■ **Task**:
Below are records; state how many of their lines hold the word "culture", and give only the figure.
**********
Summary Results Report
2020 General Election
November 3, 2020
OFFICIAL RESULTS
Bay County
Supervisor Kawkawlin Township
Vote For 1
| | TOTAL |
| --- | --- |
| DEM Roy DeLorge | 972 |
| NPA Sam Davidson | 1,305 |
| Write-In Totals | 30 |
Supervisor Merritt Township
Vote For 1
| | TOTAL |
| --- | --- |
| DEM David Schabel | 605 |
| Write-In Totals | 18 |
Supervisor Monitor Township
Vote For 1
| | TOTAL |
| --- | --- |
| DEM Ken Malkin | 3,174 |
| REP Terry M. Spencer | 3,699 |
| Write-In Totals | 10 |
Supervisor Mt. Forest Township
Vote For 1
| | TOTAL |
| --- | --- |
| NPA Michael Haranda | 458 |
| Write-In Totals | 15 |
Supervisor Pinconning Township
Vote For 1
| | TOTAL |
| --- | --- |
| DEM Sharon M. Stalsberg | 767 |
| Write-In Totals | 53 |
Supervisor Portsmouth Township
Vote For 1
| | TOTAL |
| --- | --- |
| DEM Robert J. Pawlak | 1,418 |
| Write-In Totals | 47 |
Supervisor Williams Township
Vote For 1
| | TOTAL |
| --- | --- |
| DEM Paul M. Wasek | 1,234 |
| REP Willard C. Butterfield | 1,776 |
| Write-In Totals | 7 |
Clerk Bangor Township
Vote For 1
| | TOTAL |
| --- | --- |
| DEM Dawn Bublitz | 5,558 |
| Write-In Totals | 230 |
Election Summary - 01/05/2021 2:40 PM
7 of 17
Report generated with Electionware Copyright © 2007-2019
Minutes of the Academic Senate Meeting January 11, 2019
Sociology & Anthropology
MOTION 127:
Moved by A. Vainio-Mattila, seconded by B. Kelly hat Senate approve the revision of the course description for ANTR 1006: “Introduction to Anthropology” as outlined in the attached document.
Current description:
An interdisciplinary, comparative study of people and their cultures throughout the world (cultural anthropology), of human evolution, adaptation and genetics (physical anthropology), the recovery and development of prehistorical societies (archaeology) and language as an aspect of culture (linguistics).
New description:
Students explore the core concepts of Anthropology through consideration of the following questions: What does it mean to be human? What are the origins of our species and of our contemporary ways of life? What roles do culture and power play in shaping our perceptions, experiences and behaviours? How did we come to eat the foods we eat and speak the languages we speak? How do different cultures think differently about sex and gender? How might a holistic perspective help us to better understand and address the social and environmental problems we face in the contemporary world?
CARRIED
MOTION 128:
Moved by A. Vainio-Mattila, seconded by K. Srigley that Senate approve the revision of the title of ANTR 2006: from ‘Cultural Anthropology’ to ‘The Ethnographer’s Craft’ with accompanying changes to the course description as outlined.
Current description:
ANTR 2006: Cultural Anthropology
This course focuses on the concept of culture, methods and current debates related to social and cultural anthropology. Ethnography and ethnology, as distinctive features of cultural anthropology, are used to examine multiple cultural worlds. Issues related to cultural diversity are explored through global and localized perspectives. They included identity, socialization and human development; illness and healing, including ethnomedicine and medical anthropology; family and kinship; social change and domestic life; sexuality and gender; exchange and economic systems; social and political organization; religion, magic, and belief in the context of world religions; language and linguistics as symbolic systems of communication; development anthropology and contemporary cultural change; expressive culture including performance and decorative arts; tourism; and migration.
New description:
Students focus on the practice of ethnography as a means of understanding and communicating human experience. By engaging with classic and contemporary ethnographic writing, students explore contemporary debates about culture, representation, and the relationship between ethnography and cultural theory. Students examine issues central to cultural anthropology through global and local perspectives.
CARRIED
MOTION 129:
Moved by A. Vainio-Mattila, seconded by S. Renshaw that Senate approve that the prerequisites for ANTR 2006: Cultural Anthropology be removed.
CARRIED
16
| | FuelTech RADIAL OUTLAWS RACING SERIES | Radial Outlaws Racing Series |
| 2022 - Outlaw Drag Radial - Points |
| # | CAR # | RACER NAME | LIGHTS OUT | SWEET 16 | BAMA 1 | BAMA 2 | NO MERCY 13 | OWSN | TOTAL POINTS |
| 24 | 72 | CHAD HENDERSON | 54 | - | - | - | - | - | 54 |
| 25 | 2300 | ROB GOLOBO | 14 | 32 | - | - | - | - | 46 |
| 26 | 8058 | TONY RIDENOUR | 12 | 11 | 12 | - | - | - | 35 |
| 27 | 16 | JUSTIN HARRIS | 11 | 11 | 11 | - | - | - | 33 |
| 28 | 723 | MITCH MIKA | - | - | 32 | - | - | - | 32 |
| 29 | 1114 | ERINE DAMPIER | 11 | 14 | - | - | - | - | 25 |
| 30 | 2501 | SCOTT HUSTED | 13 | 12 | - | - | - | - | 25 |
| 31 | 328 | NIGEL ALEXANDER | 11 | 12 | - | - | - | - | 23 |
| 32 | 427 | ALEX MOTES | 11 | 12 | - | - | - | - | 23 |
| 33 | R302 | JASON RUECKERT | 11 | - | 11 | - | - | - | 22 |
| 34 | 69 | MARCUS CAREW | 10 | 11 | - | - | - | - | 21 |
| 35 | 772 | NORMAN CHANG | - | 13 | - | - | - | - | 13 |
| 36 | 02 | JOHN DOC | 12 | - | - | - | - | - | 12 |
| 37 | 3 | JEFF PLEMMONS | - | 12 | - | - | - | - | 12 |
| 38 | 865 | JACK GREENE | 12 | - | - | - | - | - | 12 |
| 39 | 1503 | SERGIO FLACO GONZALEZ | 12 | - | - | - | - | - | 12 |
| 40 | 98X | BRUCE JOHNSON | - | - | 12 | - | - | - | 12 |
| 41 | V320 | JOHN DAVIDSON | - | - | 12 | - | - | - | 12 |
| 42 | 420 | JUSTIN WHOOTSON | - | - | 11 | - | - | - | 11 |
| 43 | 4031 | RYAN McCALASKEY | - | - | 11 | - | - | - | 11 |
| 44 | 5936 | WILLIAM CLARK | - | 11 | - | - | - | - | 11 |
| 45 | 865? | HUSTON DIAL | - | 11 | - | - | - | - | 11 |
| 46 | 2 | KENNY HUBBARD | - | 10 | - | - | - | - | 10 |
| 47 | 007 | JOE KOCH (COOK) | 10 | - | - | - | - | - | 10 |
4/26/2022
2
**********
■ **Task response**:
4